Special Writers and Gritty Boys

dream chaser 180Blogger Tricia Booker is one of those gifted writers who can not only draw you into her world – which she does deftly and beautifully – but she also has the ability to enlarge that world to include other writers.  I was stunned and grateful when she posted her take on my novel Dream Chaser last week. She honors my writing by describing it with her own wonderful prose. To read more of Tricia Booker, check out her blog site, TriciaBooker.com.

 

As you may remember from my Anniversary Love Post, my husband wasn’t really my type.** My exes were the gritty boys, the ones with dirt on their boots and good intentions always waylaid by smoldering temptations. Throw in a couple of well-placed tattoos, a minor arrest record, and a motorcycle? Bam. Just take me right here in the barn, boy.

**Please reread the Anniversary Love Post if you don’t remember that I adore Hot Firefighter Husband, even though he won’t get a tattoo.

So after I met Iraqi war veteran Jesse McKnight, the star of Pat Spears’ new novel Dream Chaser, I practically swooned my way from chapter to chapter. Jesse’s tours of duty have left him tense and flat, unconnected to his three children and so inattentive to his wife that she’s abandoned him and the kids and left town to pursue a new life. The story takes place in Florida’s Apalachicola Forest, and the characters all seem stuck in hardscrabble lives — scraping together mortgage payments, struggling to buy groceries, and finding ways to shield such grown-up problems from the children in their care. Two of Jesse’s three kids resent that he’s the parent who stayed: 16-year-old Cole blames him for his mother’s abandonment, and 4-year-old Sky remains so traumatized she won’t even speak. But 11-year-old Katie recognizes in her father a spark of potential. It’s heartbreaking to watch her try to steer him into parenthood, how she helps her little sister recover from teary episodes and sweeps the kitchen floor when it’s dirty, which is always.

The story follows Jesse as he loses his job, disappoints his kids, and tries in vain to reconcile with his wife. Day after day, life beats him down, and in those late evenings, when hope seems like nothing so much as a useless word and the mere idea of tomorrow makes his bones feel weary, we want to take a swig of that beer he’s holding and throw back a shot of whiskey to boot.

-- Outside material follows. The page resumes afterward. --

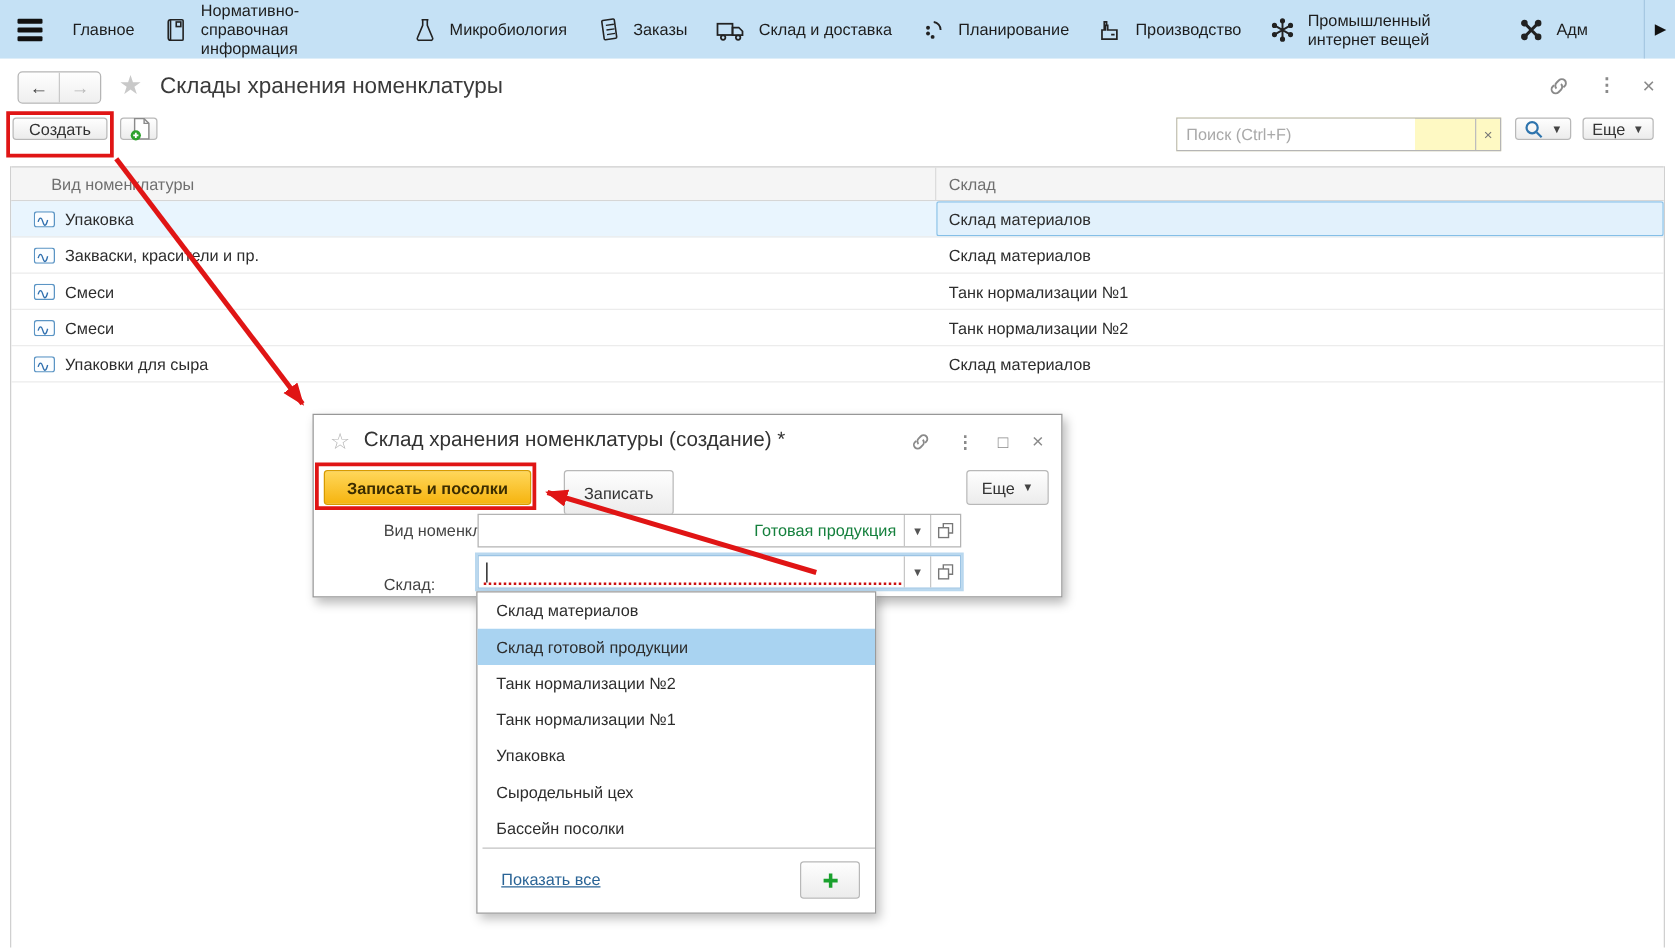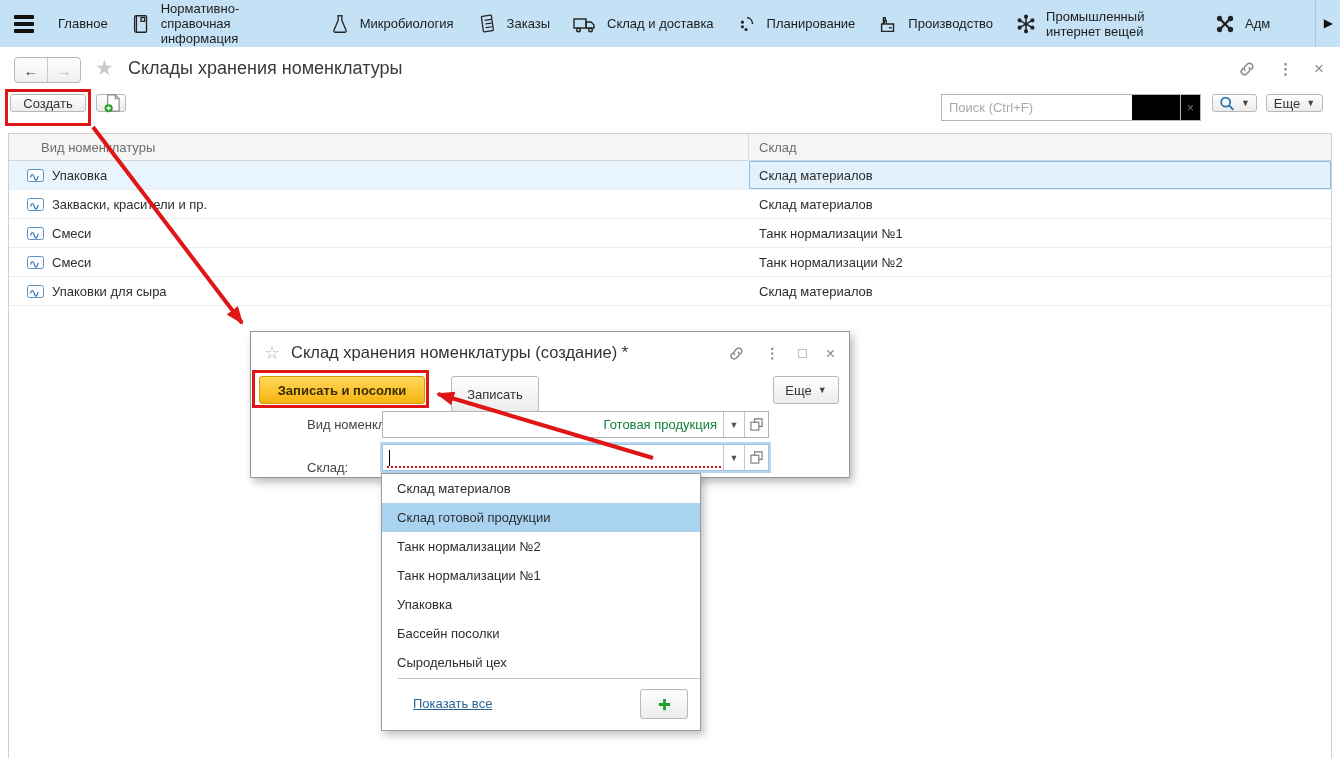"Поиск (Ctrl+F)" .search { background: #000000 -> #fef9c3 }
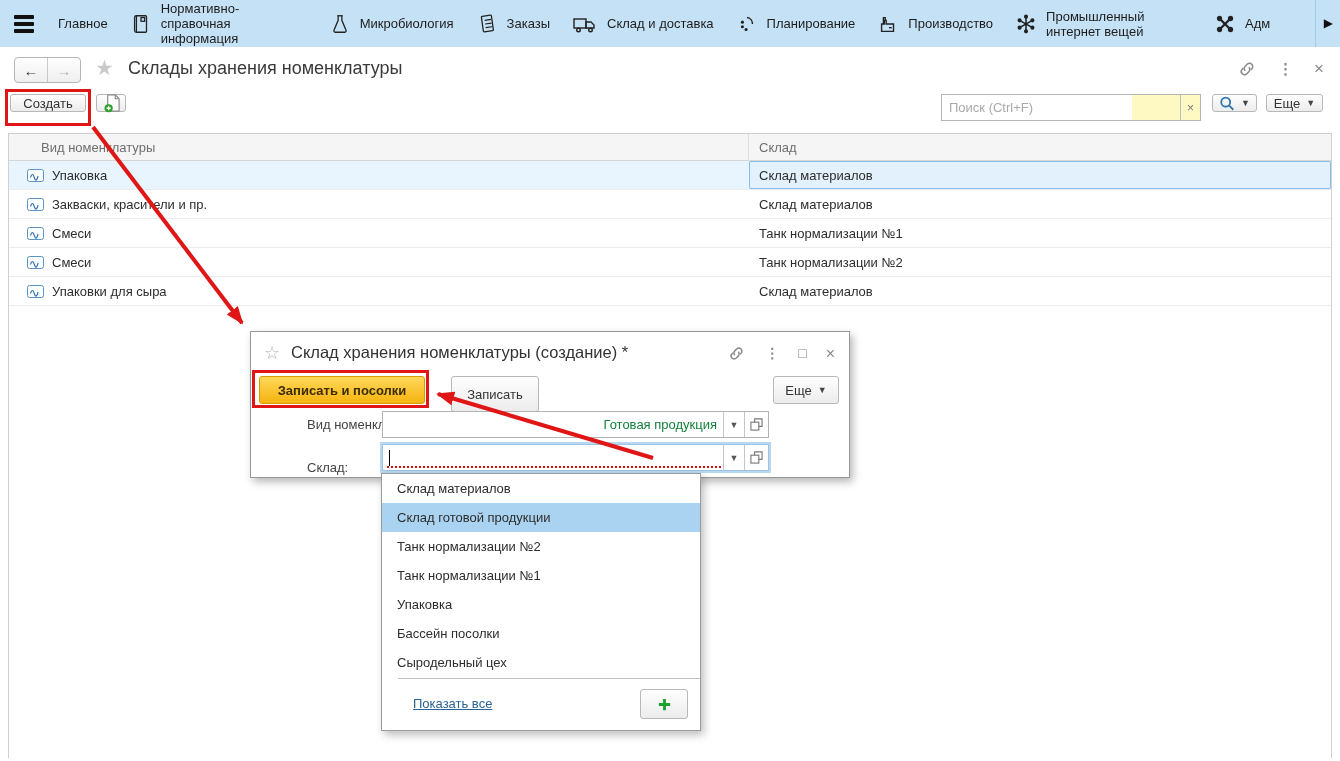"Бассейн посолки" div.dd-item { order: before "Сыродельный цех" -> after "Сыродельный цех" }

But here’s the thing about Jesse: he stays. And he learns. He figures out how to talk to Cole, he begins to understand Sky’s fearful silence. And in time, he knows he must push to become the father that Katie thinks he can be. If Cormac McCarthy had written the story of Kramer vs. Kramer, he might very well have come up with Dream Chaser. Spears’ ability to endear us to such flawed characters speaks to a rare, gifted view of humanity. She added into the plot a wild mustang, a loyal dog, and the worst kind of love triangle, and, well, she had me at the first appearance of a  pickup truck.

Pat Spears, a sixth-generation Floridian, began her writing career as a technical writer, and her attention to detail and concise, fluid style reflects that. From page two, we’re in Jesse’s head, following his flawed logic and waiting for him to be a better man, a better dad, and a better friend.

You could call Dream Chaser a modern literary cowboy drama with western stereotypes turned on their heads. Spears has given voice to the downtrodden people buying beer at the gas station at the end of the day, the bottle-blond girl behind the checkout counter, and the schoolchildren buying Mountain Dew with damp dollars bills in their dirty hands. And what we learn is both predictable and astonishing – they’re not at all different from us.

I’m glad I didn’t marry any of the Jesse McKnights in my past. Their penchant for tobacco and unspoken resentment would have driven me mad. But Dream Chaser is a harsh reminder that society’s tendency to split into homogenous socioeconomic communities deprives us of the opportunity to recognize our collective similarities. I love my life right now, but damn. I could use a little wild mustang now and again.